Verifying the Server
Check server is responding
curl http://localhost:1234/v1/models
Test embedding
curl http://localhost:1234/v1/embeddings
-H "Content-Type: application/json"
-d '{
"model": "nomic-embed-text-v1.5",
"input": "function authenticate(user)"
}'
LM Studio Settings
Recommended Settings
In LM Studio's Local Server tab:
Setting Recommended Value
Port 1234
Enable CORS Yes
Context Length Auto
GPU Layers Max (for speed)
GPU Acceleration
LM Studio automatically uses:
-
macOS: Metal (Apple Silicon)
-
Windows/Linux: CUDA (NVIDIA)
Adjust GPU layers in settings for memory/speed balance.

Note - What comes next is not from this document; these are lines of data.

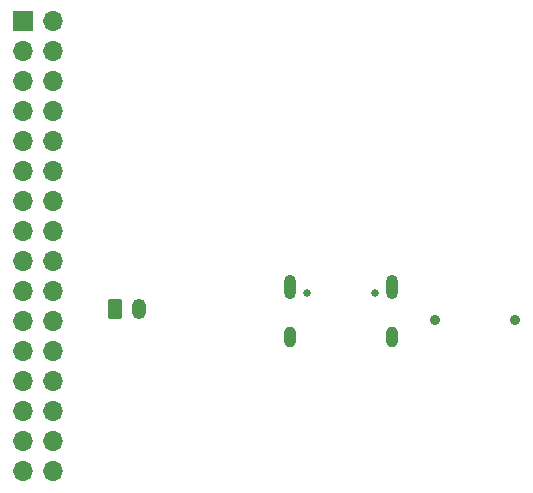
<source format=gbr>
%TF.GenerationSoftware,KiCad,Pcbnew,9.0.0*%
%TF.CreationDate,2025-03-25T22:48:29+02:00*%
%TF.ProjectId,EEE3088F Power Board,45454533-3038-4384-9620-506f77657220,rev?*%
%TF.SameCoordinates,Original*%
%TF.FileFunction,Soldermask,Bot*%
%TF.FilePolarity,Negative*%
%FSLAX46Y46*%
G04 Gerber Fmt 4.6, Leading zero omitted, Abs format (unit mm)*
G04 Created by KiCad (PCBNEW 9.0.0) date 2025-03-25 22:48:29*
%MOMM*%
%LPD*%
G01*
G04 APERTURE LIST*
G04 Aperture macros list*
%AMRoundRect*
0 Rectangle with rounded corners*
0 $1 Rounding radius*
0 $2 $3 $4 $5 $6 $7 $8 $9 X,Y pos of 4 corners*
0 Add a 4 corners polygon primitive as box body*
4,1,4,$2,$3,$4,$5,$6,$7,$8,$9,$2,$3,0*
0 Add four circle primitives for the rounded corners*
1,1,$1+$1,$2,$3*
1,1,$1+$1,$4,$5*
1,1,$1+$1,$6,$7*
1,1,$1+$1,$8,$9*
0 Add four rect primitives between the rounded corners*
20,1,$1+$1,$2,$3,$4,$5,0*
20,1,$1+$1,$4,$5,$6,$7,0*
20,1,$1+$1,$6,$7,$8,$9,0*
20,1,$1+$1,$8,$9,$2,$3,0*%
G04 Aperture macros list end*
%ADD10C,0.900000*%
%ADD11RoundRect,0.250000X-0.350000X-0.625000X0.350000X-0.625000X0.350000X0.625000X-0.350000X0.625000X0*%
%ADD12O,1.200000X1.750000*%
%ADD13C,0.650000*%
%ADD14O,1.000000X2.100000*%
%ADD15O,1.000000X1.800000*%
%ADD16R,1.700000X1.700000*%
%ADD17O,1.700000X1.700000*%
G04 APERTURE END LIST*
D10*
%TO.C,SW2*%
X64040000Y-65490000D03*
X70840000Y-65490000D03*
%TD*%
D11*
%TO.C,J3*%
X37000000Y-64550000D03*
D12*
X39000000Y-64550000D03*
%TD*%
D13*
%TO.C,J2*%
X53180000Y-63235000D03*
X58960000Y-63235000D03*
D14*
X51750000Y-62715000D03*
D15*
X51750000Y-66915000D03*
D14*
X60390000Y-62715000D03*
D15*
X60390000Y-66915000D03*
%TD*%
D16*
%TO.C,J1*%
X29150000Y-40200000D03*
D17*
X31690000Y-40200000D03*
X29150000Y-42740000D03*
X31690000Y-42740000D03*
X29150000Y-45280000D03*
X31690000Y-45280000D03*
X29150000Y-47820000D03*
X31690000Y-47820000D03*
X29150000Y-50360000D03*
X31690000Y-50360000D03*
X29150000Y-52900000D03*
X31690000Y-52900000D03*
X29150000Y-55440000D03*
X31690000Y-55440000D03*
X29150000Y-57980000D03*
X31690000Y-57980000D03*
X29150000Y-60520000D03*
X31690000Y-60520000D03*
X29150000Y-63060000D03*
X31690000Y-63060000D03*
X29150000Y-65600000D03*
X31690000Y-65600000D03*
X29150000Y-68140000D03*
X31690000Y-68140000D03*
X29150000Y-70680000D03*
X31690000Y-70680000D03*
X29150000Y-73220000D03*
X31690000Y-73220000D03*
X29150000Y-75760000D03*
X31690000Y-75760000D03*
X29150000Y-78300000D03*
X31690000Y-78300000D03*
%TD*%
M02*

</source>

Running LM Studio Headless
For server environments, LM Studio supports CLI mode:
Start server without GUI (check LM Studio docs for exact syntax)
lmstudio server start --model nomic-embed-text-v1.5 --port 1234
Common Issues
❌ Problem: Connection refused ✅ Solution: Ensure LM Studio server is running:
-
Open LM Studio
-
Go to Local Server tab
-
Click Start Server
❌ Problem: Model not found ✅ Solution:
-
Download the model in LM Studio's Search tab
-
Select it in the Local Server dropdown
❌ Problem: Slow embedding generation ✅ Solutions:
-
Enable GPU acceleration in LM Studio settings
-
Use a smaller model (bge-small-en-v1.5)
-
Close other GPU-intensive applications
❌ Problem: Port already in use ✅ Solution: Change port in LM Studio settings:
embedder: endpoint: http://localhost:8080 # Different port
❌ Problem: LM Studio closes and server stops ✅ Solution: Keep LM Studio running in the background, or consider using Ollama which runs as a system service
LM Studio vs Ollama
Feature LM Studio Ollama
GUI ✅ Yes ❌ CLI only
System service ❌ App must run ✅ Background service
Model management ✅ Visual ✅ CLI
Ease of use ⭐⭐⭐⭐⭐ ⭐⭐⭐⭐
Server reliability ⭐⭐⭐ ⭐⭐⭐⭐⭐
Recommendation: Use LM Studio if you prefer a GUI, Ollama for always-on background service.
Migrating from LM Studio to Ollama
If you need a more reliable background service:
- Install Ollama:
brew install ollama ollama serve & ollama pull nomic-embed-text
- Update config:
embedder: provider: ollama model: nomic-embed-text endpoint: http://localhost:11434
- Re-index:
rm .grepai/index.gob grepai watch
Best Practices
-
Keep LM Studio running: Server stops when app closes
-
Use recommended model: nomic-embed-text-v1.5 for best balance
-
Enable GPU: Faster embeddings with hardware acceleration
-
Check server before indexing: Ensure green status indicator
-
Consider Ollama for production: More reliable as background service
Output Format
Successful LM Studio configuration:
✅ LM Studio Embedding Provider Configured
Provider: LM Studio Model: nomic-embed-text-v1.5 Endpoint: http://localhost:1234 Dimensions: 768 (auto-detected) Status: Connected
Note: Keep LM Studio running for embeddings to work.